A: Great question from a follower! We recommend keeping in mind three main things when considering the safety of a team sport: Space, Sharing and Stability!
-To what extent is physical closeness a requirement of team play?
-Can players socially distance when not in the field of play?
-Can spectators socially distance?
-Can team size and crowd size be limited?
-Are socially distanced alternatives to high-fives, fist bumps and other close contact victory celebrations being employed?
-Can ventilation be increased for indoor spaces or can the sport be played outdoors instead?
-Can sharing of equipment be reduced or eliminated?
-Are plans in place for increased cleaning of any shared playing areas?
-Can hand sanitizer breaks be built into the game if any sharing is necessary?
-Can sharing of spaces such as locker rooms be avoided?
-Are guidelines for not sharing food and drinks among players in place?
-Can kids practice in smaller, consistent groups over the course of the season?
-Can competition be limited to games among members of the same community?
Staying home when sick and wearing a mask apply across the board.
Like other activities, we can think of various team sports falling along a spectrum of risk and how various modifications can be made to reduce risk. On one end of that spectrum we might consider a team sport like tennis as relatively low risk, particularly if played outdoors, with kids wearing masks and a new ball put into play with each serve because players are already physically distanced on the court and otherwise don’t share equipment. On the other end of the spectrum, we might consider a sport like wrestling, which typically takes place indoors and involves prolonged, close physical contact as higher risk without many opportunities for risk reduction aside from mask use (sorry wrestlers). In between might be baseball where employment of strategies such as wearing masks, using a modified dug-out (kids are spaced out along the baseline, for example) which allows for social distancing when players are not on the field, each player using their own bat, glove and other equipment, breaks for hand sanitizer application and within community competition only can serve to reduce risks. For sports for which close contact is required to play such as wrestling, football or basketball, the safest option may be to just focus on individual skill building and strength training-forgoing competitive play.
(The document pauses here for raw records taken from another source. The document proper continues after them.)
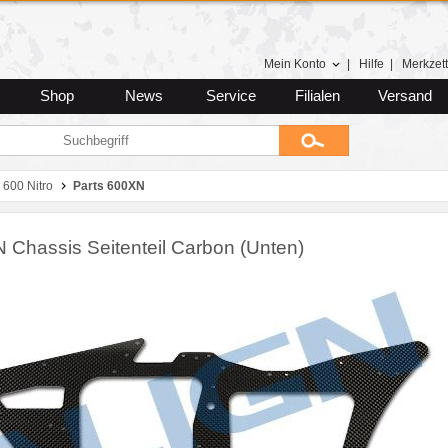
Mein Konto
|
Hilfe
|
Merkzett
Shop
News
Service
Filialen
Versand
 600 Nitro
Parts 600XN
 Chassis Seitenteil Carbon (Unten)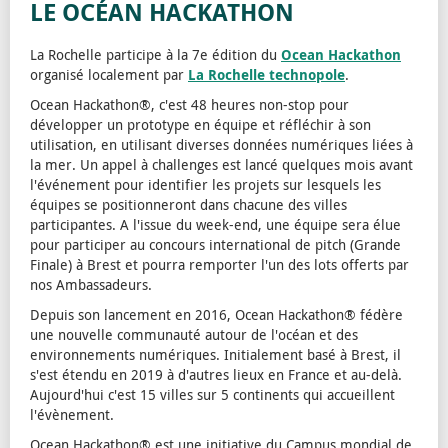
LE OCÉAN HACKATHON
La Rochelle participe à la 7e édition du
Ocean Hackathon
organisé localement par
La Rochelle technopole
.
Ocean Hackathon®, c'est 48 heures non-stop pour
développer un prototype en équipe et réfléchir à son
utilisation, en utilisant diverses données numériques liées à
la mer. Un appel à challenges est lancé quelques mois avant
l'événement pour identifier les projets sur lesquels les
équipes se positionneront dans chacune des villes
participantes. A l'issue du week-end, une équipe sera élue
pour participer au concours international de pitch (Grande
Finale) à Brest et pourra remporter l'un des lots offerts par
nos Ambassadeurs.
Depuis son lancement en 2016, Ocean Hackathon® fédère
une nouvelle communauté autour de l'océan et des
environnements numériques. Initialement basé à Brest, il
s'est étendu en 2019 à d'autres lieux en France et au-delà.
Aujourd'hui c'est 15 villes sur 5 continents qui accueillent
l'évènement.
Ocean Hackathon® est une initiative du Campus mondial de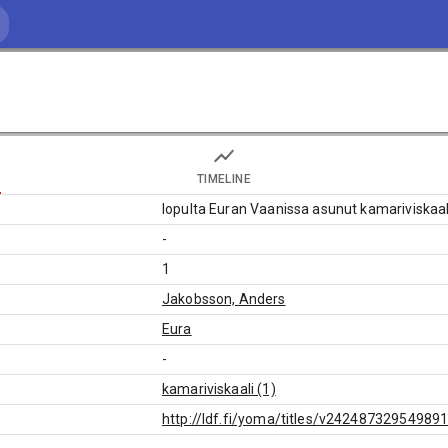
TIMELINE
lopulta Euran Vaanissa asunut kamariviskaal
-
1
Jakobsson, Anders
Eura
-
kamariviskaali (1)
http://ldf.fi/yoma/titles/v24248732954989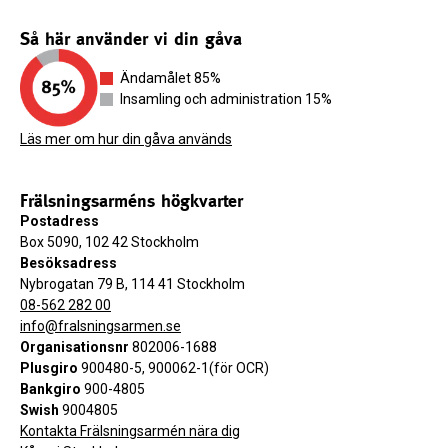
Så här använder vi din gåva
Ändamålet 85%
Insamling och administration 15%
Läs mer om hur din gåva används
Frälsningsarméns högkvarter
Postadress
Box 5090, 102 42 Stockholm
Besöksadress
Nybrogatan 79 B, 114 41 Stockholm
08-562 282 00
info@fralsningsarmen.se
Organisationsnr
802006-1688
Plusgiro
900480-5, 900062-1(för OCR)
Bankgiro
900-4805
Swish
9004805
Kontakta Frälsningsarmén nära dig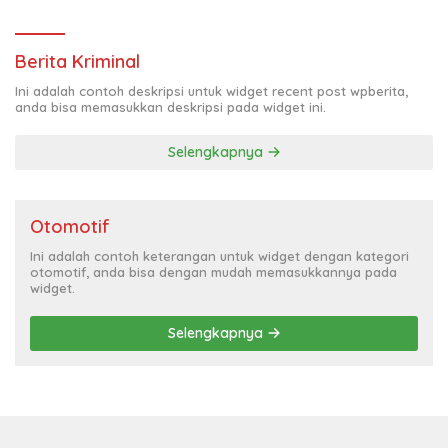
Berita Kriminal
Ini adalah contoh deskripsi untuk widget recent post wpberita,
anda bisa memasukkan deskripsi pada widget ini.
Selengkapnya
Otomotif
Ini adalah contoh keterangan untuk widget dengan kategori
otomotif, anda bisa dengan mudah memasukkannya pada
widget.
Selengkapnya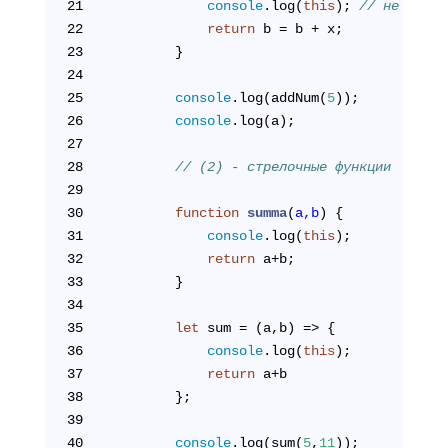
21
console
.log(
this
); 
// не в стр
22
return
 b = b + x;
23
        }
24
25
console
.log(addNum(
5
));
26
console
.log(a);
27
28
// (2) - стрелочные функции
29
30
function
summa
(
a,b
) 
{
31
console
.log(
this
);
32
return
 a+b;
33
        }
34
35
let
 sum = (a,b) => {
36
console
.log(
this
);
37
return
 a+b
38
        };
39
40
console
.log(sum(
5
,
11
));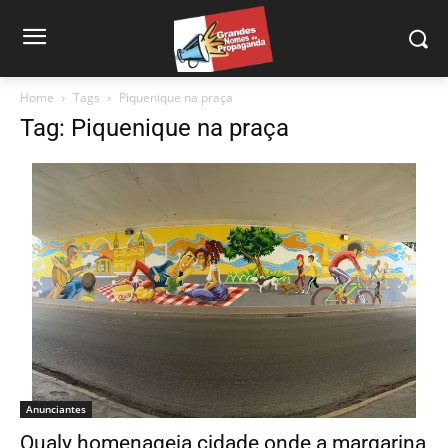
Home
Tags
Piquenique na praça
Tag: Piquenique na praça
Anunciantes
Qualy homenageia cidade onde a margarina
Organized team sports can be an important outlet for many kids. Ultimately, families have to weigh their personal risk tolerance, level of COVID-19 transmission in their community and the safety protocols that have been put in place by your child’s sports league and/or coach when making a decision about team sports this Fall.
We also recommend The Aspen Institute Return to Play: COVID-19 Risk Assessment Tool for more tips on how to evaluate and modify risk of youth sports.